Microsoft releases 17 critical bug fixes

walden, system, systems, walden systems, accordion, backup, back up,back, up, ransom, ware, ransomware, data, recovery, critical, protection, remote, virtual, cloud, computing, desktop, ciel, cielview, view, vm, machine, vdi, infrastructure, server, paas, saas, platform, service, software, serverless, thin, client, workspace, private, public, iaas, cloud, terminal, ssh, developer, java, objective, c, c++, c#, plus, sharp, php, Excel, sql, windows, os, operating, system, o.s., powershell, power, shell, javascript, js, python, py, networks, faq, perl, pl, programming, script, scripting, program, programer, code, coding, example, devel, stored, procedure, sp, macro, switch, hub, router, ios, net, .net, interpreter socket, nas, network storage, virus, security



     Microsoft patches 17 critical bugs and 34 other bugs as part of its monthly security bulletin. In all, Microsoft patched 17 bugs rated critical, with ten tied to scripting engine flaws affecting Internet Explorer. Microsoft is reporting 53 bugs: 17 critical, 34 rated important, one moderate and one low. Browser vulnerabilities are a main part of Microsoft's July Patch Tuesday security bulletin. The most severe browser bugs reported are four Chakra scripting engine memory corruption vulnerabilities ( CVE-2018-8280, CVE-2018-8286, CVE-2018-8290, CVE-2018-8294 ). Each are remote code execution vulnerabilities tied to the JScript engine ( Chakra ), developed by Microsoft for its 32-bit version of the Internet Explorer.

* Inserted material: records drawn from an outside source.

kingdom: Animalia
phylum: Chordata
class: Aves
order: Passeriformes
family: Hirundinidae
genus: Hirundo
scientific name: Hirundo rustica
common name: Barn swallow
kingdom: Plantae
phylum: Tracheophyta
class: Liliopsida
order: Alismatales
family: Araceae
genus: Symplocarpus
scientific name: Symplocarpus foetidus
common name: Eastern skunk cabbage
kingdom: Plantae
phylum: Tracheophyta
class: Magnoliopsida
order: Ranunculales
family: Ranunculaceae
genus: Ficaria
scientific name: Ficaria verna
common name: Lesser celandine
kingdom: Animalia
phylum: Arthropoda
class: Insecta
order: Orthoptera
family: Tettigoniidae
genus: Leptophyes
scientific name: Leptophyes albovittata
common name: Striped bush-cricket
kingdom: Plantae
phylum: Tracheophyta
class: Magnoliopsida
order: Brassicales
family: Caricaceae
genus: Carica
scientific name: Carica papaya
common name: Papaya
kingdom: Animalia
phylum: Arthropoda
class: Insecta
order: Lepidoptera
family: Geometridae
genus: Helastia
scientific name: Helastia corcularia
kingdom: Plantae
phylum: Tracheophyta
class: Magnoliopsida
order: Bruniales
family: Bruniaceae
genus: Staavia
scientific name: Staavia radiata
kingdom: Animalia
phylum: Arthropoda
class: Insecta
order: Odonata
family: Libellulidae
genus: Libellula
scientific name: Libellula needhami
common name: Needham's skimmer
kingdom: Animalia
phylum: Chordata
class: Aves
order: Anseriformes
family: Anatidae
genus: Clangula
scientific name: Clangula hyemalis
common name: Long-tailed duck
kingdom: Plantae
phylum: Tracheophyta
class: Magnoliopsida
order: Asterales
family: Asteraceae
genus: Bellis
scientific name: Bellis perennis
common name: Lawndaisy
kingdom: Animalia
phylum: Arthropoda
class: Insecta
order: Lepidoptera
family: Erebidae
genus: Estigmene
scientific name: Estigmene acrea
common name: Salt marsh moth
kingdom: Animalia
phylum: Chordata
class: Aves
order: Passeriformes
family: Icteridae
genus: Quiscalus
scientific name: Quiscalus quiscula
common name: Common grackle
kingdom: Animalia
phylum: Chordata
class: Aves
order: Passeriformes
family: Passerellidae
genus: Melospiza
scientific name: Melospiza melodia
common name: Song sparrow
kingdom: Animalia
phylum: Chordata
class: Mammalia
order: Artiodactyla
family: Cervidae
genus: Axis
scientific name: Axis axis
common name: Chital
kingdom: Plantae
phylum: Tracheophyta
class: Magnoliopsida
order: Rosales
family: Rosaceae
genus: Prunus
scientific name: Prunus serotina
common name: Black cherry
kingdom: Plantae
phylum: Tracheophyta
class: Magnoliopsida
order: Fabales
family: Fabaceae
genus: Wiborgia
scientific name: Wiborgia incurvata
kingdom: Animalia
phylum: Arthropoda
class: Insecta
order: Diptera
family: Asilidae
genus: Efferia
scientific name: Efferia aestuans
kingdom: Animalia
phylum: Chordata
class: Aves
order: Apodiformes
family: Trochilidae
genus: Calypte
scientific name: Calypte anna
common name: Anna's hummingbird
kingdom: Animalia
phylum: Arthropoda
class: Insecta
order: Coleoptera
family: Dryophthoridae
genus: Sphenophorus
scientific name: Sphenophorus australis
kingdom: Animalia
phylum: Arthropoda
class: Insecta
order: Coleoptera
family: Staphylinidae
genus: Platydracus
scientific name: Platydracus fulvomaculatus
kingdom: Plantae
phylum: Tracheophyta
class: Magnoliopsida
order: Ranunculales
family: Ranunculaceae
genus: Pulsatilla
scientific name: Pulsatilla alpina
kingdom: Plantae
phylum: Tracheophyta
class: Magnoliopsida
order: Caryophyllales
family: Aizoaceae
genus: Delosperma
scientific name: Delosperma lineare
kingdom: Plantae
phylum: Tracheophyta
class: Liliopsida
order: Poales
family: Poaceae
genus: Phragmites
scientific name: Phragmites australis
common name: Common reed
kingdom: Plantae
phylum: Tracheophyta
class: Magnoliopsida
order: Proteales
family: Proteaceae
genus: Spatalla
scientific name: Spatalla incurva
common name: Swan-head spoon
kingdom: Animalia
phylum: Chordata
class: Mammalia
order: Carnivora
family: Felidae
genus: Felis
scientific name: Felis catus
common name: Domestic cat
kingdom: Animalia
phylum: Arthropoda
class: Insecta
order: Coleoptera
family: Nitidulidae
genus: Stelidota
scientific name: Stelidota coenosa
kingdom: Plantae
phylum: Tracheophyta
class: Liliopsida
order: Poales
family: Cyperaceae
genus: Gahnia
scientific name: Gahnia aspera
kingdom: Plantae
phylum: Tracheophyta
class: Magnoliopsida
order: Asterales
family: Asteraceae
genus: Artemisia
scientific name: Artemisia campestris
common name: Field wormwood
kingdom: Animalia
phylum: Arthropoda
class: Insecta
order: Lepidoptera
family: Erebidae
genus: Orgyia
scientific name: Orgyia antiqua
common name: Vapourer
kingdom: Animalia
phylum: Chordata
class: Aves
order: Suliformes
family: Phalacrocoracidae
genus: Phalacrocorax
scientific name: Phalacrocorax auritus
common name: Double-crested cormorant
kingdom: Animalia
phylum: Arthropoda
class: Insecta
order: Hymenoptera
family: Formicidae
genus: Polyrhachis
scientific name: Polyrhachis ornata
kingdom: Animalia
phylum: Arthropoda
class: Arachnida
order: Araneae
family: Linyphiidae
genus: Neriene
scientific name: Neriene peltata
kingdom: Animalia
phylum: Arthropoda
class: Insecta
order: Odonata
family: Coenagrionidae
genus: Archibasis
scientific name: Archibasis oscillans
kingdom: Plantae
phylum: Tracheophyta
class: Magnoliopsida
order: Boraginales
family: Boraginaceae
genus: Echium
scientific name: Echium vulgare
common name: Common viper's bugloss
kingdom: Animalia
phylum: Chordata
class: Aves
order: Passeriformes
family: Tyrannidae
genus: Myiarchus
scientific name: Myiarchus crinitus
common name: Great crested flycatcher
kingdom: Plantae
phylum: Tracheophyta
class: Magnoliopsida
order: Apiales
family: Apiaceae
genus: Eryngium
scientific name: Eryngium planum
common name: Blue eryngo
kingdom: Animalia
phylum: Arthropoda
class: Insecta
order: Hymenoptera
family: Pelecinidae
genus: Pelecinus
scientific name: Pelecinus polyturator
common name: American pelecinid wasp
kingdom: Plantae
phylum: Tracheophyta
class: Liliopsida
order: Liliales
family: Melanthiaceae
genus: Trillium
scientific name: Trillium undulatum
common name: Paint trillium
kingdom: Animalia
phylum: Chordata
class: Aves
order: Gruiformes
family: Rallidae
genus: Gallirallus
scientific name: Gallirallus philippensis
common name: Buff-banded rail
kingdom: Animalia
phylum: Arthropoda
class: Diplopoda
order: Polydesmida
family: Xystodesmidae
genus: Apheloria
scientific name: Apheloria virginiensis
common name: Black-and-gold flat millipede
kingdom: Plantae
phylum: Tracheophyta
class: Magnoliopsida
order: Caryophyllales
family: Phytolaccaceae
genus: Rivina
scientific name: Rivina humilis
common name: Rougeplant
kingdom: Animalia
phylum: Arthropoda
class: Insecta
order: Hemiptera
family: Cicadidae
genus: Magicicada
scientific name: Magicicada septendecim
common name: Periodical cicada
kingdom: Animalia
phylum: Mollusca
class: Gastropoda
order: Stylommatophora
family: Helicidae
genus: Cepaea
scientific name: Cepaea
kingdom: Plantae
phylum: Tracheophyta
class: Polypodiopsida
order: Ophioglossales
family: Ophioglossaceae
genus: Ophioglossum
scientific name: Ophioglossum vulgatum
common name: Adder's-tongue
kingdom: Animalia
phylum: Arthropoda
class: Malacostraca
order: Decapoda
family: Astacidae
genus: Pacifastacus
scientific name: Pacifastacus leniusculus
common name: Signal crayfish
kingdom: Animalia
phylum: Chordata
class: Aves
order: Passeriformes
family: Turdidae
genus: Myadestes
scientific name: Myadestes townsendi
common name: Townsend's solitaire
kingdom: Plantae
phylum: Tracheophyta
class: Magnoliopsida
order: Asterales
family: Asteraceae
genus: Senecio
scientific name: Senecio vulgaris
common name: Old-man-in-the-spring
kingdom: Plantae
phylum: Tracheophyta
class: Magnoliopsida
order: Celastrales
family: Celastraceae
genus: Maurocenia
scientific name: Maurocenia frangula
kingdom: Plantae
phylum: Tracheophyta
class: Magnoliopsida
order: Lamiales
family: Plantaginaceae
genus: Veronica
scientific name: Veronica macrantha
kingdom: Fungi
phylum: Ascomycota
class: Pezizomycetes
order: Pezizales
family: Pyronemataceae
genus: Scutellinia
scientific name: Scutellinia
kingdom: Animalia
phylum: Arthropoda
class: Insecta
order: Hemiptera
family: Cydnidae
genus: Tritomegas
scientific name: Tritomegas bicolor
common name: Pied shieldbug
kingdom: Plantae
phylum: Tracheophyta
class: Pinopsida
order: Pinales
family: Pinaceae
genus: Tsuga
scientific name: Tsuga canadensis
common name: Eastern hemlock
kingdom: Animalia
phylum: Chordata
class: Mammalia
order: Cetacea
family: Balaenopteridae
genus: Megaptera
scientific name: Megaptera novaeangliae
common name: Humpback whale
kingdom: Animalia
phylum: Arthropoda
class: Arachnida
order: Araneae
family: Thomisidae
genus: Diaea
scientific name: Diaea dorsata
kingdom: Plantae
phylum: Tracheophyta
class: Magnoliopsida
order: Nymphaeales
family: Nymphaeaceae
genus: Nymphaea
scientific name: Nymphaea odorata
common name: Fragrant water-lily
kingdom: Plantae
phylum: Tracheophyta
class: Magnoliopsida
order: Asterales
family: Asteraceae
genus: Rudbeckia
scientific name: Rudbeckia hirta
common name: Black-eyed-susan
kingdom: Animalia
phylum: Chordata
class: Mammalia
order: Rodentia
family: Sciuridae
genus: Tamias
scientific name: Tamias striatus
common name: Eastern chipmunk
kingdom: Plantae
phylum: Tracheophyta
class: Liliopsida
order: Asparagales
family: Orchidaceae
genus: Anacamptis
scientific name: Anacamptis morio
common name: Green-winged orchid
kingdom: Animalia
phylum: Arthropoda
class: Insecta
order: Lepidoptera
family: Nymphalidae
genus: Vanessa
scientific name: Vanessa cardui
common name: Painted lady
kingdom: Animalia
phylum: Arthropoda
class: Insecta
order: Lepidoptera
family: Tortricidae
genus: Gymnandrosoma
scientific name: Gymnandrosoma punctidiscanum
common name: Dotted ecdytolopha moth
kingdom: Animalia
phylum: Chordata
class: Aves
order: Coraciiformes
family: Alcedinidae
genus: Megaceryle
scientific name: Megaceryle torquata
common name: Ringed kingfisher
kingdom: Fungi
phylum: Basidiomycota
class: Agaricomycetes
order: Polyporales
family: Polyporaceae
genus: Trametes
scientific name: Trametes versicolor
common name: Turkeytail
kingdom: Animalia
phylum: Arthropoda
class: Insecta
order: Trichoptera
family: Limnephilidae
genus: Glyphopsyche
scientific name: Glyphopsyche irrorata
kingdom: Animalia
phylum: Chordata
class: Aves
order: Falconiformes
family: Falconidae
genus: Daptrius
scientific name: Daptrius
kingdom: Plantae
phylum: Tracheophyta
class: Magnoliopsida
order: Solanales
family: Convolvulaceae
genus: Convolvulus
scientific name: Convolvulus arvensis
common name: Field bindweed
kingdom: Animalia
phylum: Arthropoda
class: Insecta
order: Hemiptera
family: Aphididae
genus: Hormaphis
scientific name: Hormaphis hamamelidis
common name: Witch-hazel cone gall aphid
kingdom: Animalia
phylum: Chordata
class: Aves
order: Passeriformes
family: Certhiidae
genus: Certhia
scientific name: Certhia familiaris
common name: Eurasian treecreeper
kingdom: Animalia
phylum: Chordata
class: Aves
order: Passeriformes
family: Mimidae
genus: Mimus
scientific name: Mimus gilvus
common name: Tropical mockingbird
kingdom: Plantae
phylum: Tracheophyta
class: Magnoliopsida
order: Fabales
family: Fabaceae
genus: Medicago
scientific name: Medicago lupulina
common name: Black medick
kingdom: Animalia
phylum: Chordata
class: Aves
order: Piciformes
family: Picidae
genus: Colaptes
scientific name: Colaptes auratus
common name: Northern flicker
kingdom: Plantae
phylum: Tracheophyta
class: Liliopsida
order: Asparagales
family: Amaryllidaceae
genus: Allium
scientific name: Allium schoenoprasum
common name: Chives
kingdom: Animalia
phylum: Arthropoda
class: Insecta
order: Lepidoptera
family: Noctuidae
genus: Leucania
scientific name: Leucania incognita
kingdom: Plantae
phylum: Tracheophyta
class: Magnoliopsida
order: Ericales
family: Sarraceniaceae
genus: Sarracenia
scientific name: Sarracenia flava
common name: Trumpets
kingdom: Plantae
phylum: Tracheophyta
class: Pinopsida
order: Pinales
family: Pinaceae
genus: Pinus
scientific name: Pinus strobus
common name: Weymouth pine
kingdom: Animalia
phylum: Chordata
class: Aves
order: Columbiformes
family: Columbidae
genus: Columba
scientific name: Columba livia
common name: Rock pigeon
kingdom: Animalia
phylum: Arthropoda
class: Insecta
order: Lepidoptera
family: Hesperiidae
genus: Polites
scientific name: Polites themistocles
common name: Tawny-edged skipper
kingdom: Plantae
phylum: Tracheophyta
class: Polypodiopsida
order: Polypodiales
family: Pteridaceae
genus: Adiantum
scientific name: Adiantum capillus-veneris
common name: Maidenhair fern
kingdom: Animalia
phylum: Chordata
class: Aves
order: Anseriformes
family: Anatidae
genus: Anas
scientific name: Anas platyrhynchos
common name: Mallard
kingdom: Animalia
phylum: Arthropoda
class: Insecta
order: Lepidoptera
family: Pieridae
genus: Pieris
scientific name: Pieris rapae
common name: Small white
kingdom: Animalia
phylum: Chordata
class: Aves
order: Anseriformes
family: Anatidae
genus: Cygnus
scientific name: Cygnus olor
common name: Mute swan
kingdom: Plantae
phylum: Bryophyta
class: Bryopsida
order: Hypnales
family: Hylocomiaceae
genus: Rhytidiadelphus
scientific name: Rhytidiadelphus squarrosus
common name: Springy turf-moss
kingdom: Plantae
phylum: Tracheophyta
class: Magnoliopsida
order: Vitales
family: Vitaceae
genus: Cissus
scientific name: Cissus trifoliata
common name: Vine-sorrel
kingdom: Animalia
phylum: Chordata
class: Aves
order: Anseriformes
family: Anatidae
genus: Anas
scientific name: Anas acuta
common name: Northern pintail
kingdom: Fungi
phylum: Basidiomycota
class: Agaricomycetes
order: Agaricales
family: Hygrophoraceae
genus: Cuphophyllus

     Sixteen CVEs covering browsers are prioritized for workstations where users acess the public internet through a browser or by checking email. This includes multi-user servers that are used as remote desktops for users. Five bugs are related to Microsoft Edge. One is a spoofing vulnerability ( CVE-2018-8278 ) that exists when Microsoft Edge improperly handles specific HTML content, which tricks users into thinking that they were visiting a legitimate website. The maliciously crafted website could either spoof content or serve as a pivot to chain an attack with other vulnerabilities in web services.




     Another bug ( CVE-2018-8304 ), is a Windows DNSAPI denial of service vulnerability. DNSAPI is a dynamic link library file in Windows. It contains functions used by system's domain name system ( DNS ) in a client's application program interface. While not a severe as last month's wormable CVE-2018-8225, this bug could allow remote hackers to shut down a DNS server through a malformed DNS response. It's not code exececution but it's not good good when a hacker can remotely shut down a part of your critical infrastructure.

     Microsoft's Office was also patched to prevent emails from containing untrusted TrueType fonts that could be used to compromise a targeted system. The Office vulnerability ( CVE-2018-8310 ) exists when Microsoft Outlook does not properly handle certain attachment types when rendering HTML emails. A hacker can exploit the vulnerability by sending a specially crafted email and attachment to a victim, or by hosting a malicious .eml file on a web server. EML files are a file format developed by Microsoft to archive emails while at the same time preserving the original HTML formatting and header.



     Other Office bugs include those affecting SharePoint and Skype for Business. Microsoft also patched a MSR JavaScript cryptography library security feature bypass vulnerability. The bug allows a hacker to generate signatures that fake the entity associated with a public / private key pair. While this doesn't seem to circumvent authentic public / private key pairs, it can be used by malware developers to make their attacks look real.